Gejala respiratorik berupa batuk kering ataupun batuk produktif merupakan gejala yang paling
sering terjadi dan merupakan indikator yang sensitif untuk penyakit tuberkulosis paru aktif. Batuk
ini sering bersifat persisten karena perkembangan penyakitnya lambat. Gejala sesak nafas timbul
jika terjadi pembesaran nodus limfa pada hilus yang menekan bronkus, atau terjadi efusi pleura,
ekstensi radang parenkim atau miliar. Nyeri dada biasanya bersifat nyeri pleuritik karena
terlibatnya pleura dalam proses penyakit.

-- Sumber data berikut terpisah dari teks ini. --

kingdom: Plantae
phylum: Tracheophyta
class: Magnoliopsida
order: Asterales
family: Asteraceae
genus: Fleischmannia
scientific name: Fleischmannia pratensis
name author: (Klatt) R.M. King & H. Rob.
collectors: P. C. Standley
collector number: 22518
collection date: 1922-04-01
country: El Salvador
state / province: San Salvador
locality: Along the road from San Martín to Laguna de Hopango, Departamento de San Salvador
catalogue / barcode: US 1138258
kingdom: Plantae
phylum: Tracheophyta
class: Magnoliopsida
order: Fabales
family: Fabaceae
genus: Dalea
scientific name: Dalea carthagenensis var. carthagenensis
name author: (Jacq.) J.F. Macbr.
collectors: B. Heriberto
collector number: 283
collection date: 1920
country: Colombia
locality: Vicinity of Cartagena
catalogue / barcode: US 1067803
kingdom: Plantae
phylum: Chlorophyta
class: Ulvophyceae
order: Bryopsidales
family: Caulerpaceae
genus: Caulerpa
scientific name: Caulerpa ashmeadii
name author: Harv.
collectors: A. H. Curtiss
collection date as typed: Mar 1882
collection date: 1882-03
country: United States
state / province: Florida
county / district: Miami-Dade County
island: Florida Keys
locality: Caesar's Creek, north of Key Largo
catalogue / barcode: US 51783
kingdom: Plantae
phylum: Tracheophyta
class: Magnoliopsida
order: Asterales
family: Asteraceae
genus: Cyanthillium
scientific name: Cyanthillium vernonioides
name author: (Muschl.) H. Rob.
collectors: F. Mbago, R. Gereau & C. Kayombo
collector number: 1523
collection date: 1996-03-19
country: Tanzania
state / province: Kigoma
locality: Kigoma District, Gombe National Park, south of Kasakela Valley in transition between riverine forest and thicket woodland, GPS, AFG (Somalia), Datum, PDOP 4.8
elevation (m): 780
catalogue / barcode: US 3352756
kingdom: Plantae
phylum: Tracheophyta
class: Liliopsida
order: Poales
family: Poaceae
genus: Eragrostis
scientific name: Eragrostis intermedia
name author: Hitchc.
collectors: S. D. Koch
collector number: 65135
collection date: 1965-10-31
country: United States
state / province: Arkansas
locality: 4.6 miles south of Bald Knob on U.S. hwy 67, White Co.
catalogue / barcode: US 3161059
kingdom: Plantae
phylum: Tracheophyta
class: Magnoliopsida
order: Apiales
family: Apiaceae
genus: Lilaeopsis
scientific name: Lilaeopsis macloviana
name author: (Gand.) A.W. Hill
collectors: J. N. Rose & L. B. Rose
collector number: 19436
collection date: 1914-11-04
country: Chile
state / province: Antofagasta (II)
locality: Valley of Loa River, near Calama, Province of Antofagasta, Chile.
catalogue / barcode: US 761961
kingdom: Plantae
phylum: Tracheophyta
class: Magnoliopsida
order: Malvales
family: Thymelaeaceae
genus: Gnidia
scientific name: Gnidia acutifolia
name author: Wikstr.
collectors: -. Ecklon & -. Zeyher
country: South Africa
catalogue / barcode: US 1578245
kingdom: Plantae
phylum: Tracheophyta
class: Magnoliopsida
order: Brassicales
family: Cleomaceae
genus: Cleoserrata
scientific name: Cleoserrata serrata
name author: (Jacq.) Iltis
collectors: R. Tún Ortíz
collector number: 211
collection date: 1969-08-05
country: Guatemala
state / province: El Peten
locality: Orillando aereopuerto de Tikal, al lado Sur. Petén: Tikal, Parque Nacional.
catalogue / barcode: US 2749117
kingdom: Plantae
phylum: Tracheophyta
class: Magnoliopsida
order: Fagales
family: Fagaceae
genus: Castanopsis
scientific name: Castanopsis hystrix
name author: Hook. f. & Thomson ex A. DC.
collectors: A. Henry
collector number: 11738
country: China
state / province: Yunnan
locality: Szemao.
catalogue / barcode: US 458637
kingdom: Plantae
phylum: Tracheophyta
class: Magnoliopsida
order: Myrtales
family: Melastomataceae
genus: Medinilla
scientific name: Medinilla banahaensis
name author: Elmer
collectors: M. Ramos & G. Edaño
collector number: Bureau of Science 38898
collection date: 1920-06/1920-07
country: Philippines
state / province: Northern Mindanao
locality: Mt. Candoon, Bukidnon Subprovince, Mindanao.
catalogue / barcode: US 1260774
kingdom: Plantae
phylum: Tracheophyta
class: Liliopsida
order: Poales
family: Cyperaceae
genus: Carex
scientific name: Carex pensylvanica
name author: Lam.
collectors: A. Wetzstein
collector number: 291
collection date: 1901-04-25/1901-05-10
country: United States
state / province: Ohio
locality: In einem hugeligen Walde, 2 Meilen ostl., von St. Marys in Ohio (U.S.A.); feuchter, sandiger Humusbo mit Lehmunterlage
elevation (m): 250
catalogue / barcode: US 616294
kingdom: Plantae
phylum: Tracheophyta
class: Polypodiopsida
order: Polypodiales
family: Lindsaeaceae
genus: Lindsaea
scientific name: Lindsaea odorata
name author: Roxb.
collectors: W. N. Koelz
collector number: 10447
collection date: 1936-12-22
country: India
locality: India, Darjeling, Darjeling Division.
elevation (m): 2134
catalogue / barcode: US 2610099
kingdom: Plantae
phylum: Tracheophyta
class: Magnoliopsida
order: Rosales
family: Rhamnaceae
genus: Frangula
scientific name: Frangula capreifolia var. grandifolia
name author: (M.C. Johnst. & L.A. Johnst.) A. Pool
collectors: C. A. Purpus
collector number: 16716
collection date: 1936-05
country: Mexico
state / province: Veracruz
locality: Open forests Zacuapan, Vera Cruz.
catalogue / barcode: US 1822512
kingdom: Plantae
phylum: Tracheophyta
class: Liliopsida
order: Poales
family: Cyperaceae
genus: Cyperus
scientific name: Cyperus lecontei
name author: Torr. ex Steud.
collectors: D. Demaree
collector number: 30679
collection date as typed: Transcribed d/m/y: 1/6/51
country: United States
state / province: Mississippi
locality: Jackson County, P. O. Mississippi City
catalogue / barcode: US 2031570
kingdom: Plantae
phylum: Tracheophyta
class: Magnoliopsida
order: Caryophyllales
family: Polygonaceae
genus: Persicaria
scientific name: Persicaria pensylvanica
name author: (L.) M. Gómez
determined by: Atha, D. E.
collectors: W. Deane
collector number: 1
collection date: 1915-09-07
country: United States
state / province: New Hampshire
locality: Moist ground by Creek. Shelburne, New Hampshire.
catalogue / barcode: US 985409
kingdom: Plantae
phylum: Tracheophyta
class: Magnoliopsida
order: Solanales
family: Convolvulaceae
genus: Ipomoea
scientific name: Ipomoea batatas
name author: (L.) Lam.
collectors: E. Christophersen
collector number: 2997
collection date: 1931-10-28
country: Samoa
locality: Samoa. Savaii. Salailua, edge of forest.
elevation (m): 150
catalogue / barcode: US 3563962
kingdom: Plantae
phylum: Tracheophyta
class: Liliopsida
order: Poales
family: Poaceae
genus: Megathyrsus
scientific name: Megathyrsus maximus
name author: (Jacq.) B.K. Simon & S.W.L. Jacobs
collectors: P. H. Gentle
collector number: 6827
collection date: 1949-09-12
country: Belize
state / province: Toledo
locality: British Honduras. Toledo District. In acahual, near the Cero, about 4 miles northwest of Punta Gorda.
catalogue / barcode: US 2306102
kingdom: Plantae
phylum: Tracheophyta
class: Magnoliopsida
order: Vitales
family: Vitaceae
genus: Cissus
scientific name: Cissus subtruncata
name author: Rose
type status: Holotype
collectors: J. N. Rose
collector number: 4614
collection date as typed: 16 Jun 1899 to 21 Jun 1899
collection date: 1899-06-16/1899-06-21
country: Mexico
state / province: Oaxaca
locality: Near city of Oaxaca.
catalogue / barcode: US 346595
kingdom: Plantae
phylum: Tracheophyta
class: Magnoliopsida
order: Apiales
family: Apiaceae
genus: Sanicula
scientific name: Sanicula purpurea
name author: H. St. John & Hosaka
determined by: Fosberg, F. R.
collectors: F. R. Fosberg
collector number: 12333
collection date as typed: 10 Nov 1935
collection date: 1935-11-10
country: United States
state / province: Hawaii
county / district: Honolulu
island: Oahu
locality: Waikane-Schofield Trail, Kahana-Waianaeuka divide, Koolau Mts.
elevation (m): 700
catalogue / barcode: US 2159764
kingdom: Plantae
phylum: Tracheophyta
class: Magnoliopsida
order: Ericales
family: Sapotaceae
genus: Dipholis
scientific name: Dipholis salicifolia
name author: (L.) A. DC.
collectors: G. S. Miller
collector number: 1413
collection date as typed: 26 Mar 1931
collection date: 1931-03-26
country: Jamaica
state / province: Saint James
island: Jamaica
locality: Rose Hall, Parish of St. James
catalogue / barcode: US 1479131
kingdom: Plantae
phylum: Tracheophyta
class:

Hemoptisis mulai dari yang ringan sampai yang masif
mungkin saja terjadi.
Pada reaktivasi tuberkulosis, gejalanya berupa demam menetap yang naik dan turun (hectic
fever), berkeringat pada malam hari yang menyebabkan basah
kuyup (drenching night sweat), batuk kronik dan hemoptisis. Pemeriksaan fisik sangat tidak
sensitif dan sangat non spesific terutama pada fase awal penyakit. Pada fase lanjut diagnosis lebih
mudah ditegakan melalui pemeriksaan fisik, antara lain melalui ditemukannya demam, penurunan
berat badan, crackle, mengi dan suara bronkial. Tidak jarang pula terjadi efusi pleura.1

Resiko penularan

Resiko seseorang untuk tertular penyakit tuberkulosis paru tergantung dari tingkat pajanan
dengan percikan dahak. Pasien tuberkulosis paru BTA positif memberi kemungkinan risiko
penularan lebih besar dari pada pasien dengan BTA negatif.
Resiko penularan setiap tahunnya ditunjukan dengan Annual Risk of Tuberculosis Infection
(ARTI) yaitu proporsi penduduk yang beresiko terinfeks
TB selama satu tahun. ARTI sebesar 1%, berarti 10 orang diantara 1000 penduduk terinfeksi
setiap tahun. Menurut WHO ARTI di Indonesia bervariasi 1-3% Infeksi TB dibuktikan dengan
perubahan reaksi tuberkulin negatif menjadi positif. 13
Hanya sekitar 10% yang terinfeksi TB akan menjadi sakit TB. Dengan ARTI 1%, diperkirakan
diantara 100.000 penduduk rata-rata terjadi 1000

terinfeksi TB dan 10 % diantaranya (100 orang) akan menjadi sakit TB setiap


tahun. Setiap 50 diantaranya adalah pasien TB BTA positif.
Faktor yang mempengaruhi kemungkinan seseorang menjadi pasien TB
adalah daya tahan tubuh yang rendah, diantaranya infeksi HIV/AIDS dan
malnutrisi (gizi buruk). Infeksi HIV mengakibatkan kerusakan luas sistem daya
tahan tubuh seluler (celluler immunity) dan merupakan faktor resiko paling kuat
bagi yang terinfeksi TB untuk menjadi sakit TB (TB aktif). Bila jumlah orang
terinfeksi HIV meningkat, maka jumlah pasien TB akan meningkat, dengan
demikian penularan TB di masyarakat akan meningkat pula.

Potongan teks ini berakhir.